> _Lavoro da svolgere_
#1 Rispondi alle seguenti domande sul brano sulle donazioni.
(a) Su che cosa il Governo ha deciso di inserire una franchigia?
(b) A quanto ammonta la media delle detrazioni?
(c) Per chi, soprattutto, gli enti non profit rappresentano un'importante opportunità di lavoro?
#2 Trascrivi, per favore, il passo del brano sulle donazioni compreso tra "MOBILITIAMOCI di Bernardino" e "emarginati e penalizzati.", inclusi.
----- Estratto -----
MOBILITIAMOCI di Bernardino Casadei
La decisione del Governo di inserire una franchigia sulle
detrazioni e deduzioni relative a donazioni per scopi di pubblica
utilità equivale ad eliminare tale incentivo, in quanto la media delle
detrazioni è inferiore ai 250€, mentre quella delle deduzioni è di poco
superiore. Si tratta di una decisione grave per molteplici ragioni.
Grave innanzitutto perché i beneficiari ultimi di queste donazioni
sono soprattutto i soggetti più poveri e svantaggiati, che rischiano
così di essere ulteriormente emarginati e penalizzati.
Grave perché gli enti non profit, che rappresentano un’importante
opportunità di lavoro soprattutto per le giovani generazioni e che già
devono fronteggiare una drastica riduzione dei trasferimenti pubblici,
rischiano di vedere ulteriormente ridursi una fondamentale fonte
d’entrata, con conseguenze che è facile immaginare.
----- Estratto dalla fonte -----
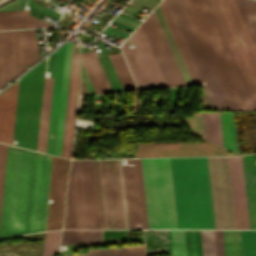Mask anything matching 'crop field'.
<instances>
[{"mask_svg":"<svg viewBox=\"0 0 256 256\" xmlns=\"http://www.w3.org/2000/svg\"><path fill=\"white\" fill-rule=\"evenodd\" d=\"M217 256H224L222 231H215Z\"/></svg>","mask_w":256,"mask_h":256,"instance_id":"crop-field-40","label":"crop field"},{"mask_svg":"<svg viewBox=\"0 0 256 256\" xmlns=\"http://www.w3.org/2000/svg\"><path fill=\"white\" fill-rule=\"evenodd\" d=\"M66 44L57 50L46 153L54 155Z\"/></svg>","mask_w":256,"mask_h":256,"instance_id":"crop-field-18","label":"crop field"},{"mask_svg":"<svg viewBox=\"0 0 256 256\" xmlns=\"http://www.w3.org/2000/svg\"><path fill=\"white\" fill-rule=\"evenodd\" d=\"M74 46L72 47V57H71V66H70V76H71V67H72V58H73ZM70 76H69V84H70ZM68 93H69V85H68ZM67 102H68V95H67ZM66 112H67V104H66ZM65 122H66V114H65ZM64 132H65V123H64ZM63 142H64V133H63ZM63 142H62V152H63ZM61 152V157H62Z\"/></svg>","mask_w":256,"mask_h":256,"instance_id":"crop-field-41","label":"crop field"},{"mask_svg":"<svg viewBox=\"0 0 256 256\" xmlns=\"http://www.w3.org/2000/svg\"><path fill=\"white\" fill-rule=\"evenodd\" d=\"M141 26L165 81L174 80L176 86L186 84L154 12L148 16Z\"/></svg>","mask_w":256,"mask_h":256,"instance_id":"crop-field-14","label":"crop field"},{"mask_svg":"<svg viewBox=\"0 0 256 256\" xmlns=\"http://www.w3.org/2000/svg\"><path fill=\"white\" fill-rule=\"evenodd\" d=\"M109 59L124 91L136 90L129 70L121 53L110 55Z\"/></svg>","mask_w":256,"mask_h":256,"instance_id":"crop-field-30","label":"crop field"},{"mask_svg":"<svg viewBox=\"0 0 256 256\" xmlns=\"http://www.w3.org/2000/svg\"><path fill=\"white\" fill-rule=\"evenodd\" d=\"M206 139L223 147L219 112H204Z\"/></svg>","mask_w":256,"mask_h":256,"instance_id":"crop-field-31","label":"crop field"},{"mask_svg":"<svg viewBox=\"0 0 256 256\" xmlns=\"http://www.w3.org/2000/svg\"><path fill=\"white\" fill-rule=\"evenodd\" d=\"M70 160L54 156L49 198L47 230L61 228L63 219L64 193Z\"/></svg>","mask_w":256,"mask_h":256,"instance_id":"crop-field-15","label":"crop field"},{"mask_svg":"<svg viewBox=\"0 0 256 256\" xmlns=\"http://www.w3.org/2000/svg\"><path fill=\"white\" fill-rule=\"evenodd\" d=\"M63 228H100L92 160L72 161Z\"/></svg>","mask_w":256,"mask_h":256,"instance_id":"crop-field-6","label":"crop field"},{"mask_svg":"<svg viewBox=\"0 0 256 256\" xmlns=\"http://www.w3.org/2000/svg\"><path fill=\"white\" fill-rule=\"evenodd\" d=\"M46 60L21 78L14 139L17 146L36 150Z\"/></svg>","mask_w":256,"mask_h":256,"instance_id":"crop-field-8","label":"crop field"},{"mask_svg":"<svg viewBox=\"0 0 256 256\" xmlns=\"http://www.w3.org/2000/svg\"><path fill=\"white\" fill-rule=\"evenodd\" d=\"M225 255L242 256L241 237L243 256H256V231H223Z\"/></svg>","mask_w":256,"mask_h":256,"instance_id":"crop-field-21","label":"crop field"},{"mask_svg":"<svg viewBox=\"0 0 256 256\" xmlns=\"http://www.w3.org/2000/svg\"><path fill=\"white\" fill-rule=\"evenodd\" d=\"M215 229H235L227 157H207Z\"/></svg>","mask_w":256,"mask_h":256,"instance_id":"crop-field-12","label":"crop field"},{"mask_svg":"<svg viewBox=\"0 0 256 256\" xmlns=\"http://www.w3.org/2000/svg\"><path fill=\"white\" fill-rule=\"evenodd\" d=\"M81 58L95 92H112L94 51L81 53Z\"/></svg>","mask_w":256,"mask_h":256,"instance_id":"crop-field-23","label":"crop field"},{"mask_svg":"<svg viewBox=\"0 0 256 256\" xmlns=\"http://www.w3.org/2000/svg\"><path fill=\"white\" fill-rule=\"evenodd\" d=\"M61 244H102L100 230H63Z\"/></svg>","mask_w":256,"mask_h":256,"instance_id":"crop-field-29","label":"crop field"},{"mask_svg":"<svg viewBox=\"0 0 256 256\" xmlns=\"http://www.w3.org/2000/svg\"><path fill=\"white\" fill-rule=\"evenodd\" d=\"M230 155L208 143L138 144L136 157Z\"/></svg>","mask_w":256,"mask_h":256,"instance_id":"crop-field-16","label":"crop field"},{"mask_svg":"<svg viewBox=\"0 0 256 256\" xmlns=\"http://www.w3.org/2000/svg\"><path fill=\"white\" fill-rule=\"evenodd\" d=\"M83 98H84V96H83V97H80V103H79V111H78V114H81Z\"/></svg>","mask_w":256,"mask_h":256,"instance_id":"crop-field-43","label":"crop field"},{"mask_svg":"<svg viewBox=\"0 0 256 256\" xmlns=\"http://www.w3.org/2000/svg\"><path fill=\"white\" fill-rule=\"evenodd\" d=\"M93 164L101 228H128L120 159Z\"/></svg>","mask_w":256,"mask_h":256,"instance_id":"crop-field-7","label":"crop field"},{"mask_svg":"<svg viewBox=\"0 0 256 256\" xmlns=\"http://www.w3.org/2000/svg\"><path fill=\"white\" fill-rule=\"evenodd\" d=\"M236 2L240 8L243 18L256 45V1L236 0Z\"/></svg>","mask_w":256,"mask_h":256,"instance_id":"crop-field-32","label":"crop field"},{"mask_svg":"<svg viewBox=\"0 0 256 256\" xmlns=\"http://www.w3.org/2000/svg\"><path fill=\"white\" fill-rule=\"evenodd\" d=\"M141 163L149 228L177 229L169 158Z\"/></svg>","mask_w":256,"mask_h":256,"instance_id":"crop-field-5","label":"crop field"},{"mask_svg":"<svg viewBox=\"0 0 256 256\" xmlns=\"http://www.w3.org/2000/svg\"><path fill=\"white\" fill-rule=\"evenodd\" d=\"M60 233L61 230L45 232L42 256H49L59 253L58 244Z\"/></svg>","mask_w":256,"mask_h":256,"instance_id":"crop-field-35","label":"crop field"},{"mask_svg":"<svg viewBox=\"0 0 256 256\" xmlns=\"http://www.w3.org/2000/svg\"><path fill=\"white\" fill-rule=\"evenodd\" d=\"M147 254L170 252L169 230H146Z\"/></svg>","mask_w":256,"mask_h":256,"instance_id":"crop-field-28","label":"crop field"},{"mask_svg":"<svg viewBox=\"0 0 256 256\" xmlns=\"http://www.w3.org/2000/svg\"><path fill=\"white\" fill-rule=\"evenodd\" d=\"M79 78H80L79 54H74L70 93H69L64 153H63V157L69 158V159L71 157V151H72V145H73L74 121H75V111H76V105H77Z\"/></svg>","mask_w":256,"mask_h":256,"instance_id":"crop-field-19","label":"crop field"},{"mask_svg":"<svg viewBox=\"0 0 256 256\" xmlns=\"http://www.w3.org/2000/svg\"><path fill=\"white\" fill-rule=\"evenodd\" d=\"M138 93H139V91L135 92V94H134L133 112H137V110H138V101H137Z\"/></svg>","mask_w":256,"mask_h":256,"instance_id":"crop-field-42","label":"crop field"},{"mask_svg":"<svg viewBox=\"0 0 256 256\" xmlns=\"http://www.w3.org/2000/svg\"><path fill=\"white\" fill-rule=\"evenodd\" d=\"M201 256H216L214 231L199 230Z\"/></svg>","mask_w":256,"mask_h":256,"instance_id":"crop-field-34","label":"crop field"},{"mask_svg":"<svg viewBox=\"0 0 256 256\" xmlns=\"http://www.w3.org/2000/svg\"><path fill=\"white\" fill-rule=\"evenodd\" d=\"M170 162L178 229H214L206 157Z\"/></svg>","mask_w":256,"mask_h":256,"instance_id":"crop-field-3","label":"crop field"},{"mask_svg":"<svg viewBox=\"0 0 256 256\" xmlns=\"http://www.w3.org/2000/svg\"><path fill=\"white\" fill-rule=\"evenodd\" d=\"M187 256H200L198 230H185Z\"/></svg>","mask_w":256,"mask_h":256,"instance_id":"crop-field-38","label":"crop field"},{"mask_svg":"<svg viewBox=\"0 0 256 256\" xmlns=\"http://www.w3.org/2000/svg\"><path fill=\"white\" fill-rule=\"evenodd\" d=\"M229 110H254L206 0H181Z\"/></svg>","mask_w":256,"mask_h":256,"instance_id":"crop-field-2","label":"crop field"},{"mask_svg":"<svg viewBox=\"0 0 256 256\" xmlns=\"http://www.w3.org/2000/svg\"><path fill=\"white\" fill-rule=\"evenodd\" d=\"M195 70L201 82L206 81L207 85L202 86L213 110H228L221 93L217 87L214 77L206 62L203 52L199 46L196 36L188 21L180 0H166ZM166 4V5H167Z\"/></svg>","mask_w":256,"mask_h":256,"instance_id":"crop-field-10","label":"crop field"},{"mask_svg":"<svg viewBox=\"0 0 256 256\" xmlns=\"http://www.w3.org/2000/svg\"><path fill=\"white\" fill-rule=\"evenodd\" d=\"M172 256H186L184 230H170Z\"/></svg>","mask_w":256,"mask_h":256,"instance_id":"crop-field-36","label":"crop field"},{"mask_svg":"<svg viewBox=\"0 0 256 256\" xmlns=\"http://www.w3.org/2000/svg\"><path fill=\"white\" fill-rule=\"evenodd\" d=\"M52 82H53V78H45L40 127H39L38 146H37V148H39V151L44 153L46 149Z\"/></svg>","mask_w":256,"mask_h":256,"instance_id":"crop-field-25","label":"crop field"},{"mask_svg":"<svg viewBox=\"0 0 256 256\" xmlns=\"http://www.w3.org/2000/svg\"><path fill=\"white\" fill-rule=\"evenodd\" d=\"M159 6H160V8H161V10L163 12V15H164V17H165V19L167 21V24H168V26L170 28V31H171V33H172V35L174 37V40H175V42H176V44L178 46V49H179V51H180V53L182 55V58H183V60L185 62V65H186V67H187V69L189 71V74H190L192 80L193 81L199 80L197 75H196V72H195V70L193 68V65H192V63L190 61V58H189V56L187 54V51H186V49L184 47V44H183L182 39H181V37L179 35V32H178V30L176 28V25H175V23L173 21V18H172L171 14H170V11H169V9H168V7L166 5L165 0H163L159 4ZM198 84H201L200 81L193 82V85H198Z\"/></svg>","mask_w":256,"mask_h":256,"instance_id":"crop-field-26","label":"crop field"},{"mask_svg":"<svg viewBox=\"0 0 256 256\" xmlns=\"http://www.w3.org/2000/svg\"><path fill=\"white\" fill-rule=\"evenodd\" d=\"M40 20V19H39ZM29 16V10L0 12V30L50 26Z\"/></svg>","mask_w":256,"mask_h":256,"instance_id":"crop-field-24","label":"crop field"},{"mask_svg":"<svg viewBox=\"0 0 256 256\" xmlns=\"http://www.w3.org/2000/svg\"><path fill=\"white\" fill-rule=\"evenodd\" d=\"M139 256H145V255H139Z\"/></svg>","mask_w":256,"mask_h":256,"instance_id":"crop-field-44","label":"crop field"},{"mask_svg":"<svg viewBox=\"0 0 256 256\" xmlns=\"http://www.w3.org/2000/svg\"><path fill=\"white\" fill-rule=\"evenodd\" d=\"M250 229H256V162L254 154L242 156Z\"/></svg>","mask_w":256,"mask_h":256,"instance_id":"crop-field-22","label":"crop field"},{"mask_svg":"<svg viewBox=\"0 0 256 256\" xmlns=\"http://www.w3.org/2000/svg\"><path fill=\"white\" fill-rule=\"evenodd\" d=\"M53 156L8 145L0 237L45 229Z\"/></svg>","mask_w":256,"mask_h":256,"instance_id":"crop-field-1","label":"crop field"},{"mask_svg":"<svg viewBox=\"0 0 256 256\" xmlns=\"http://www.w3.org/2000/svg\"><path fill=\"white\" fill-rule=\"evenodd\" d=\"M17 88L18 82L0 94V142L12 144Z\"/></svg>","mask_w":256,"mask_h":256,"instance_id":"crop-field-20","label":"crop field"},{"mask_svg":"<svg viewBox=\"0 0 256 256\" xmlns=\"http://www.w3.org/2000/svg\"><path fill=\"white\" fill-rule=\"evenodd\" d=\"M35 32V29H34ZM33 29L0 32V87L38 60Z\"/></svg>","mask_w":256,"mask_h":256,"instance_id":"crop-field-9","label":"crop field"},{"mask_svg":"<svg viewBox=\"0 0 256 256\" xmlns=\"http://www.w3.org/2000/svg\"><path fill=\"white\" fill-rule=\"evenodd\" d=\"M103 244L113 242L143 241V236H126L128 230H101Z\"/></svg>","mask_w":256,"mask_h":256,"instance_id":"crop-field-33","label":"crop field"},{"mask_svg":"<svg viewBox=\"0 0 256 256\" xmlns=\"http://www.w3.org/2000/svg\"><path fill=\"white\" fill-rule=\"evenodd\" d=\"M6 149H7V145L0 143V205H1V196H2Z\"/></svg>","mask_w":256,"mask_h":256,"instance_id":"crop-field-39","label":"crop field"},{"mask_svg":"<svg viewBox=\"0 0 256 256\" xmlns=\"http://www.w3.org/2000/svg\"><path fill=\"white\" fill-rule=\"evenodd\" d=\"M135 48L129 49L126 41L121 46L139 89L167 87L141 26L129 37Z\"/></svg>","mask_w":256,"mask_h":256,"instance_id":"crop-field-11","label":"crop field"},{"mask_svg":"<svg viewBox=\"0 0 256 256\" xmlns=\"http://www.w3.org/2000/svg\"><path fill=\"white\" fill-rule=\"evenodd\" d=\"M228 161L236 229H249L241 156Z\"/></svg>","mask_w":256,"mask_h":256,"instance_id":"crop-field-17","label":"crop field"},{"mask_svg":"<svg viewBox=\"0 0 256 256\" xmlns=\"http://www.w3.org/2000/svg\"><path fill=\"white\" fill-rule=\"evenodd\" d=\"M224 148L233 152V141L229 112H220Z\"/></svg>","mask_w":256,"mask_h":256,"instance_id":"crop-field-37","label":"crop field"},{"mask_svg":"<svg viewBox=\"0 0 256 256\" xmlns=\"http://www.w3.org/2000/svg\"><path fill=\"white\" fill-rule=\"evenodd\" d=\"M122 165L129 228H148L140 159Z\"/></svg>","mask_w":256,"mask_h":256,"instance_id":"crop-field-13","label":"crop field"},{"mask_svg":"<svg viewBox=\"0 0 256 256\" xmlns=\"http://www.w3.org/2000/svg\"><path fill=\"white\" fill-rule=\"evenodd\" d=\"M256 110V47L235 0H208Z\"/></svg>","mask_w":256,"mask_h":256,"instance_id":"crop-field-4","label":"crop field"},{"mask_svg":"<svg viewBox=\"0 0 256 256\" xmlns=\"http://www.w3.org/2000/svg\"><path fill=\"white\" fill-rule=\"evenodd\" d=\"M72 43H67L55 155L60 156Z\"/></svg>","mask_w":256,"mask_h":256,"instance_id":"crop-field-27","label":"crop field"}]
</instances>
-----
> _Risposte_
#1
(a) Sulle detrazioni e deduzioni relative a donazioni per scopi di pubblica utilità.
(b) È inferiore ai 250€.
(c) Per le giovani generazioni.

#2
MOBILITIAMOCI di Bernardino Casadei
La decisione del Governo di inserire una franchigia sulle
detrazioni e deduzioni relative a donazioni per scopi di pubblica
utilità equivale ad eliminare tale incentivo, in quanto la media delle
detrazioni è inferiore ai 250€, mentre quella delle deduzioni è di poco
superiore. Si tratta di una decisione grave per molteplici ragioni.
Grave innanzitutto perché i beneficiari ultimi di queste donazioni
sono soprattutto i soggetti più poveri e svantaggiati, che rischiano
così di essere ulteriormente emarginati e penalizzati.